I started this project back in the Fall of 2025. I began by building a core library of AI utilities to reuse across a variety of applications.
From there I wired up a FastAPI backend and a Next.js frontend. I explored the different ways to work with the OpenAI API. I had a very basic chatbot working in a couple of hours.


Starting small and building up
What started as a simple chat interface quickly evolved into something far more ambitious. I built a RAG template from the ground up, giving users the ability to upload documents, kick off a full parsing pipeline, and configure everything from embedding models to chunk sizes and chunking strategies. This became the foundation of my portfolio chatbot.
To stress-test it, I loaded over 100MB of veterinary textbooks and queried it with a locally run open-source LLM. The cracks showed fast: tables broke the parsing pipeline, and as I layered improvements, the pipeline grew brittle and unpredictable. Cursor kept generating hacky patches instead of reusing existing code, pulling me into a loop of upload → error → patch → new error. I made the deliberate call to revert and rebuild from scratch.

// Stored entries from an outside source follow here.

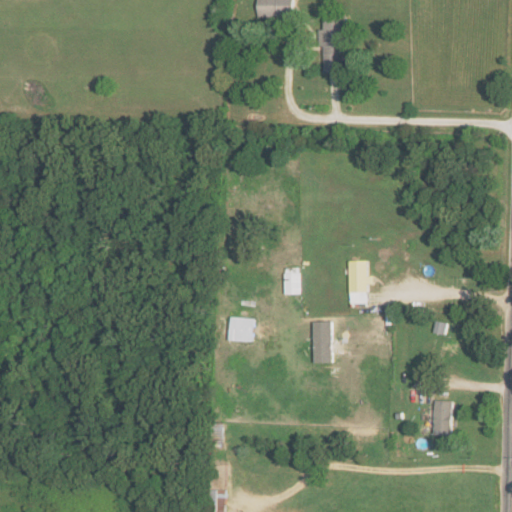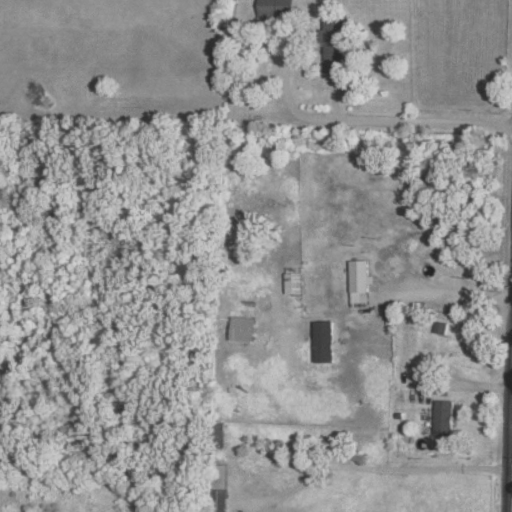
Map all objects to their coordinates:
building: (277, 8)
building: (337, 43)
road: (401, 123)
building: (361, 281)
building: (295, 282)
building: (442, 327)
building: (243, 328)
road: (510, 394)
road: (508, 408)
building: (445, 417)
building: (218, 500)
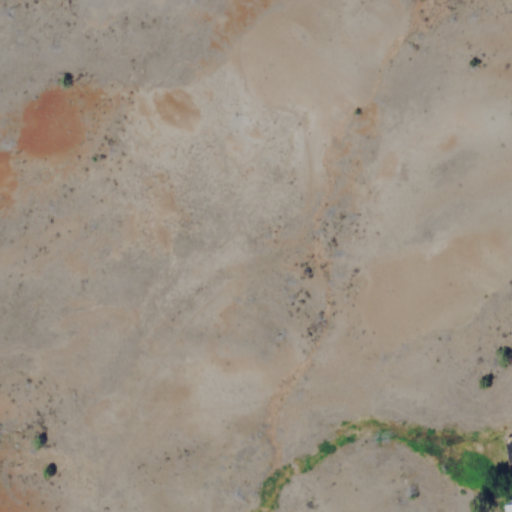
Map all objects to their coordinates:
building: (511, 437)
building: (510, 450)
building: (511, 499)
building: (511, 500)
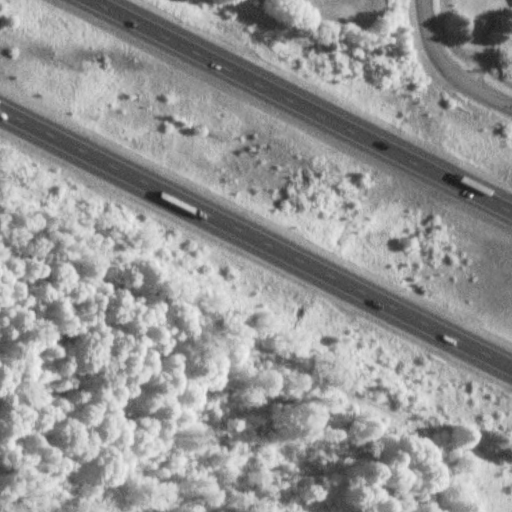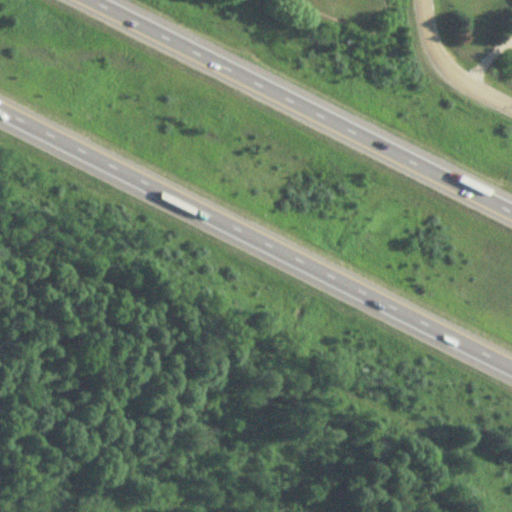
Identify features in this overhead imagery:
road: (488, 54)
road: (445, 68)
road: (306, 103)
road: (256, 239)
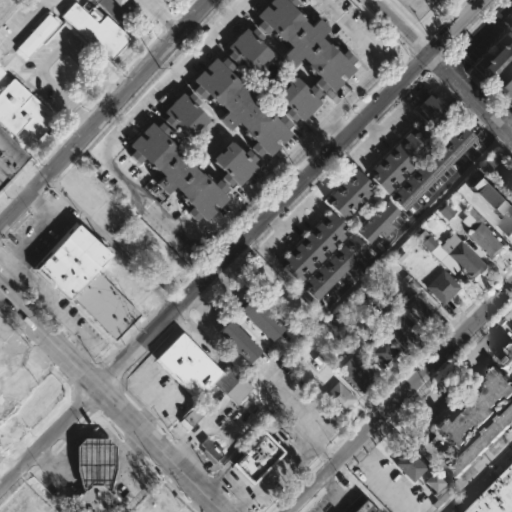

That reset changed everything. I defined first-principles rules for working with Cursor, including incremental testing, clean interfaces, and scalable architecture, and stopped asking for massive systems in a single prompt. What emerged was a disciplined, modular approach that gave me real control over the pipeline and a much stronger foundation to build on.
Getting to production
With a stable pipeline in place, the next step was turning it into a live, production-grade portfolio chatbot. I used AI to synthesize context from my resume, interview notes, projects, and GitHub activity into a structured knowledge base, then ran it through my pipeline to parse, chunk, embed, and store it.
For deployment, I split the architecture across two platforms: the RAG API service on Render and the frontend on Vercel, using path-based rules to manage and trigger deployments independently. Once live, I used Claude and Playwright to automate an evaluation loop by generating sample questions, assessing response quality, and iteratively updating the system prompt to improve accuracy and relevance.
Finally, I built out an admin module to give myself runtime control over the top k, model selection, and chat history review without touching the codebase. The result is a fully deployed, self-improving chatbot backed by my own data and infrastructure.

Lessons Learned
AI accelerates the work when I build in small, testable slices, enforce clean interfaces, and keep humans in the loop so automation scales quality instead of chaos.